How to Help Kids Retain More of Your Teaching

How to Help Kids Retain More of Your Teaching

by Dan Scott
How to Help Kids Retain More of Your Teaching
Dan Scott explains why kids may have trouble with content retention and offers ideas to keep delivery methods relevant and effective.

In our discussion with Tim Elmore, he contrasted how this generation of kids learns with how schools are teaching them. He said that this is one of the major dilemmas in helping them learn:

Students Today vs. Schools today

Right-brained delivery vs. Left-brained delivery

Most kids are very in tune with their right brain: dynamic communication, language arts, and creative arts. Schools are primarily concerned with math and science and teach it in a way that kids aren’t receiving it well.

Learn by uploading and expression vs. Teach by downloaded lectures

Tweens and teens love to upload their latest pics and videos to the Interwebs. They want to express themselves. Lectures aren’t cutting it.

Experiential in nature vs. Passive in nature

Kids want to taste and touch, get their hands dirty, and interact with the world. When a teach primarily lectures the content, teaching becomes something that is done to the student not with the student. Lectures are passive education. Kids can too easily disengage when they’re being talked at.

Music and art enables retention vs. Music and art classes cut

Do I even need to comment on this one? Seriously, this is one of the major reasons we moved into our school district. My kids are thriving in an environment that appreciates and upholds the creative arts.

Desire to learn what’s relevant vs. Teach for the next test

Kids are going to have to learn information they don’t care about; that’s just part of growing up. Teachers are bound by school districts and state requirements. I’m a former teacher. I know first hand the frustration of having to teach certain material. I loved taking the rabbit trails the kids brought up because most of the time they were exponentially more engaged. But, the system itself is broken and giving many options to help kids or educators solve this problem.

Creativity drives them vs. Curriculum drives them

Again, like it or not, educators have a scope and sequence to accomplish. They can do this as creatively as they are resourced. We can’t put all of the blame on the teachers. They are bound by their requirements and their budgets. It is what it is. We’ve got to envision a better way.

THE CHURCH

How should the church respond? How can be be different? We have at our disposal the Greatest Story ever told. Are we doing our best to help kids understand they are part of that Story as well?

Content:

We have the best content in the world. How are we harnessing the power of creativity in how we help kids engage it?

Kids have questions. Take them on the fly as part of small group. Embrace the rabbit trails as part of relevant teaching. If you don’t know an answer, be honest. They want to trust you. Being vulnerable will help build that trust.

Kids like seeing themselves. Use them in videos. Bring them on stage as part of the lesson or dancing on the worship team.

Kids want to be heard. Don’t blow off them or their ideas. Create a forum where they can share their ideas in a safe place. I bet you’ll come up with a whole lot of great ideas for your next project.

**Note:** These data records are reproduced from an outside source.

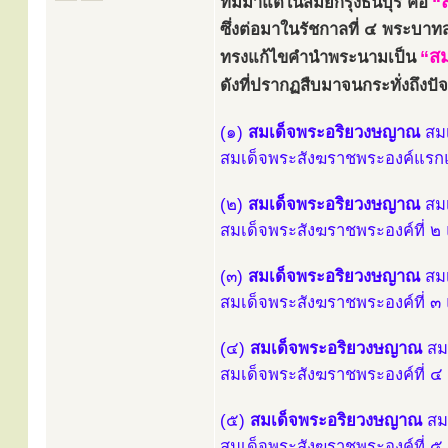
“
ที่มีมาแต่ในสมัยกรุงธนบุรี คือ
ซึ่งต่อมาในรัชกาลที่ ๔ พระบาทส
“ส
ทรงแก้ไขคำนำพระนามเป็น
ดังที่ปรากฏสืบมาจนกระทั่งถึงปัจจุ
(๑)
สมเด็จพระอริยวงษญาณ
สมเ
สมเด็จพระสังฆราชพระองค์แรกแห
(๒)
สมเด็จพระอริยวงษญาณ
สมเ
สมเด็จพระสังฆราชพระองค์ที่ ๒ 
(๓)
สมเด็จพระอริยวงษญาณ
สมเ
สมเด็จพระสังฆราชพระองค์ที่ ๓ 
(๔)
สมเด็จพระอริยวงษญาณ
สมเ
สมเด็จพระสังฆราชพระองค์ที่ ๔ 
(๕)
สมเด็จพระอริยวงษญาณ
สมเ
สมเด็จพระสังฆราชพระองค์ที่ ๕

Children don’t all learn the same way. Offer various activities that help all students internalize the content. Introverts are the most difficult. Make sure you have activities that help engage the quieter kids who come off as loners. Chances are they have something going on in that head of theirs; ask good questions that pull out their thoughts, too.

Relationships:

I think small group is where much of this can happen. Content without relationship is empty. When students engage the content with a trusted leader, chances are greater that they will experience life transformation.

Small group is safe place to ask questions and take rabbit trails. Leaders will know what their kids need and will be able to tailor the information for them. Give small group leaders that freedom. Don’t always be so concerned that they make it through the curriculum.

It’s as easy for the church to fall into the same patterns listed above. We need a scope and sequence, we need an end game, but we also need to remember the kids. Each is unique with his or her own story and perspective on the world. Help each child assimilate the content in a way they can actually apply to their life.

What’s working in your ministries to make the content relevant to your kids? I’d love to hear your ideas.